Thursday, 23 March 2017

And The Mountains Echoed

When asked for book recommendations, I find me asking myself “What books have I read recently that made me really think?” and I came up with one by Khaled Hosseini that I got for Christmas back in 2013. It’s called And The Mountains Echoed (ISBN 978-1-4088-4243-0) and it starts in a way that I can’t quite explain. However, it drew me in in a way that I didn’t expect it to. 

Afghanistan, 1952. Abdullah and his sister Pari live in the small village of Shadbagh. To Abdulla, Pari – as beautiful and sweet-natured as the fairy for which she was named – is everything. More like a parent than a brother, Abdullah will do anything for her, even trading his only pair of shoes for a feather for her treasured collection. Each night they sleep together in their cot, their heads touching, their limbs tangled.
One day the siblings journey across the desert to Kabul with their father. Pari and Abdullah have no sense of the fate that awaits them there, for the event which unfolds will tear their lives apart; sometimes a finger must be cut to save the hand.
Crossing generations and continents, moving from Kabul, to Paris, to San Francisco, to the Greek island of Tinos, Khaled Hosseini writes about the bonds that define us and shape our lives, and how the choices we make resonate through history.
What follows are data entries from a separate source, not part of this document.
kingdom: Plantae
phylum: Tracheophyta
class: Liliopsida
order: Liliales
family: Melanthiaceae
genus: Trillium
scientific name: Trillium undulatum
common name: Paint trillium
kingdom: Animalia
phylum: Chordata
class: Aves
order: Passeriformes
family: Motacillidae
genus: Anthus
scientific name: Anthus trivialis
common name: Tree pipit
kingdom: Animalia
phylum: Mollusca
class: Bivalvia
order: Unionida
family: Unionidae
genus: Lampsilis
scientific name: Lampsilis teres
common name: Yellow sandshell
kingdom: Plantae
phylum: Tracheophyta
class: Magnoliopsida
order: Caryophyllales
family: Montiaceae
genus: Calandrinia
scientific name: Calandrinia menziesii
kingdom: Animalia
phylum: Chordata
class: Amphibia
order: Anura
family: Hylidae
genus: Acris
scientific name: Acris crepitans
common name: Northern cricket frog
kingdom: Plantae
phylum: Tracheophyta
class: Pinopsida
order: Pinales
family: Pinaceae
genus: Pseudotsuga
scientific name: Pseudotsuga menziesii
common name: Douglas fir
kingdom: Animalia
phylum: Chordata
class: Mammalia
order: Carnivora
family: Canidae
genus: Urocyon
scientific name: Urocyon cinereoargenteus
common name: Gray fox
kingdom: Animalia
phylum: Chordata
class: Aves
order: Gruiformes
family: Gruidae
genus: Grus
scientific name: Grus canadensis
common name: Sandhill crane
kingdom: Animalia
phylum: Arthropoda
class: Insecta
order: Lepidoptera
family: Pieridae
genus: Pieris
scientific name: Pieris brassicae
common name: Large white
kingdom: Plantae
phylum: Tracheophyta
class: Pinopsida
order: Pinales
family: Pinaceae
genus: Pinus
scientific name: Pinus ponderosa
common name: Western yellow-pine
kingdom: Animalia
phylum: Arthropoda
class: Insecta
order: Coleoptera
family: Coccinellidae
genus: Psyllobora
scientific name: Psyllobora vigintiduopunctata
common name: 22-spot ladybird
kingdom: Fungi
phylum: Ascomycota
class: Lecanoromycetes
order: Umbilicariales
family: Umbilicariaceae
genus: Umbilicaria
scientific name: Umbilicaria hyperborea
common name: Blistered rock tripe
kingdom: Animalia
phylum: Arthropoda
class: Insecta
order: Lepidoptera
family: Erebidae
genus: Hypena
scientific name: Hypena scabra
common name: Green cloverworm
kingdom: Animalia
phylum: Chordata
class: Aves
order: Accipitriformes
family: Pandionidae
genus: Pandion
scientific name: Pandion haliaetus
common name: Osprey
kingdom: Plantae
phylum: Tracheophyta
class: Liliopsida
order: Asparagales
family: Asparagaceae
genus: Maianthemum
The blurb above, just in case any of you are interested in reading a bit about it, had me intrigued. When I got this book, I read it in a week, and even now I highly recommend it to anyone and everyone. It’s been years since I found a book that could interest me more than my night time texting sessions with my best friends, however Hosseini has this style of writing that makes you forget your surroundings and indulges your imagination. Starting with the tale of Abdullah and Pari, the story shows how our actions can affect the lives of those we never expected them to. One thing said or done can change what happens to the people we love and care about. Without giving it away, Hosseini chooses a character from the first chapter to follow in the second, then one from the second to carry on into the third. While the connection may not be clear at first, it soon is obvious who he has picked.

Put in pic of book here

Now I can understand to a lot of people this is not a book that immediately catches your eye. To be honest I wouldn’t have picked it if I hadn’t been bought it, however, while reading it, I was making some decisions myself. I’d recently received an offer from the University of Edinburgh to study Astrophysics. While I always knew I would prefer Glasgow and doubted whether Edinburgh would even consider giving me an offer, I was left unsure as to where to choose. As I began to consider my options, this book helped me realise that without my friends and family I would never have got this far and by choosing to move away for uni I would be cutting ties with a lot of them. I know that’s sort of the idea, you get to start being more independent and make something of yourself. But all my friends were staying in Northern Ireland, and most of them were doing the same course. That was when the real doubt started. However, I went with my gut instinct and chose University of Glasgow. Hopefully that was the right decision, I'm still not 100% sure and here we are three years later! Life decisions can be difficult. You don’t know what will happen or who you’ll affect, but don't ever let it stop you from following your dreams and achieving the best you can.